Global Wi-Fi Flaw: What the ISU Community Needs To Know


If you read any tech websites besides Android Police, you may have already heard about 'KRACK.' That's the name for a serious security vulnerability that affects virtually every device supporting Wi-Fi connections - including Android.

A newly discovered flaw in the widely used Wi-Fi encryption protocol could leave millions of users vulnerable to attacks, prompting warnings Monday from the United States government and security researchers worldwide.

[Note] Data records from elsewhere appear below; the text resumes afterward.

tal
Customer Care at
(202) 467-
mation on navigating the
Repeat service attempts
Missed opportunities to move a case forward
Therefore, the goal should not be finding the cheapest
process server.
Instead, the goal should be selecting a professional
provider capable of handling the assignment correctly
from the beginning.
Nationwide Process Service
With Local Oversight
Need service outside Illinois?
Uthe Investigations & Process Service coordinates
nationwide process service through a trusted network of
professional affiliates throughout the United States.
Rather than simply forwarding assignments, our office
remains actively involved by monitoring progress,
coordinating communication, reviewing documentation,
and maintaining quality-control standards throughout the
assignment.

Security researcher Mathy Vanhoef at KU Leuven discovered a critical vulnerability in WPA2, which was published earlier today. The attack method works against all modern protected Wi-Fi networks, the researchers said. "This can be abused to steal sensitive information such as credit card numbers, passwords, chat messages, emails, photos, and so on".

As for Android devices, Google says that anything running the November 6 2017 security patch level will be protected. Any user of equipment using Wi-Fi should ensure that it is updated correctly and often, which should resolve the issue. This allows the hacker to see most internet traffic, except data sent over HTTPS.

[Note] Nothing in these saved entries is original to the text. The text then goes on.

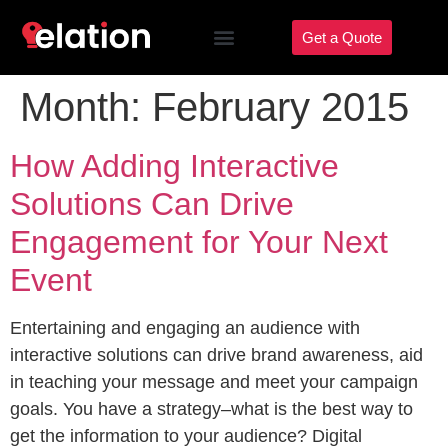
Get a Quote
Month:
February 2015
How Adding Interactive
Solutions Can Drive
Engagement for Your Next
Event
Entertaining and engaging an audience with
interactive solutions can drive brand awareness, aid
in teaching your message and meet your campaign
goals. You have a strategy–what is the best way to
get the information to your audience? Digital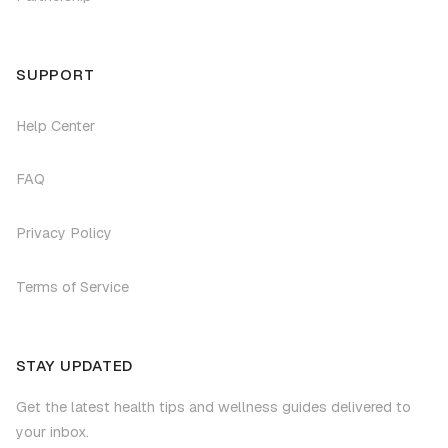
SUPPORT
Help Center
FAQ
Privacy Policy
Terms of Service
STAY UPDATED
Get the latest health tips and wellness guides delivered to
your inbox.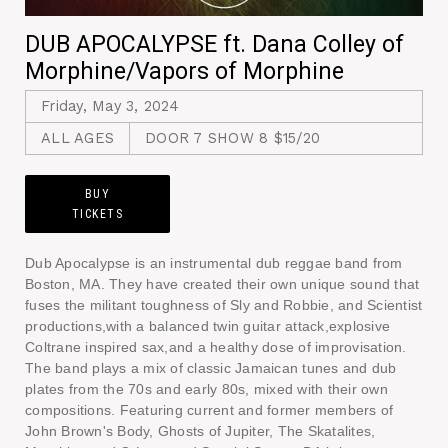
DUB APOCALYPSE ft. Dana Colley of
Morphine/Vapors of Morphine
Friday, May 3, 2024
ALL AGES
DOOR 7 SHOW 8 $15/20
BUY
TICKETS
Dub Apocalypse is an instrumental dub reggae band from
Boston, MA. They have created their own unique sound that
fuses the militant toughness of Sly and Robbie, and Scientist
productions,with a balanced twin guitar attack,explosive
Coltrane inspired sax,and a healthy dose of improvisation.
The band plays a mix of classic Jamaican tunes and dub
plates from the 70s and early 80s, mixed with their own
compositions. Featuring current and former members of
John Brown's Body, Ghosts of Jupiter, The Skatalites,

"For most people, just making sure you patch your devices when you can is probably the right answer", says Nikita Borisov, a professor at the University of IL at Urbana-Champaign known for his role in finding security flaws in earlier Wi-Fi systems.

Here's an overview of what to know about the vulnerability, and how you can protect your devices.

"Given the complexity of updating smart devices such as mobile phones, CERT NZ also strongly recommends disabling Wi-Fi when it isn't required", it said in its advisory. ISU's Wi-Fi network is up to date eliminating the risk while on the campus Wi-Fi. But the list of affected products could be a long one: The flaw affects a WiFi encryption protocol known as WPA2 that has been standard since the mid-2000s, leaving consumers on the hook to seek out and install software updates.

"That's my guess-that if somebody uses this it'll be a TJ Maxx kind of thing, not somebody coming after your home router", he says.

Some operating systems are worse affected than others, however.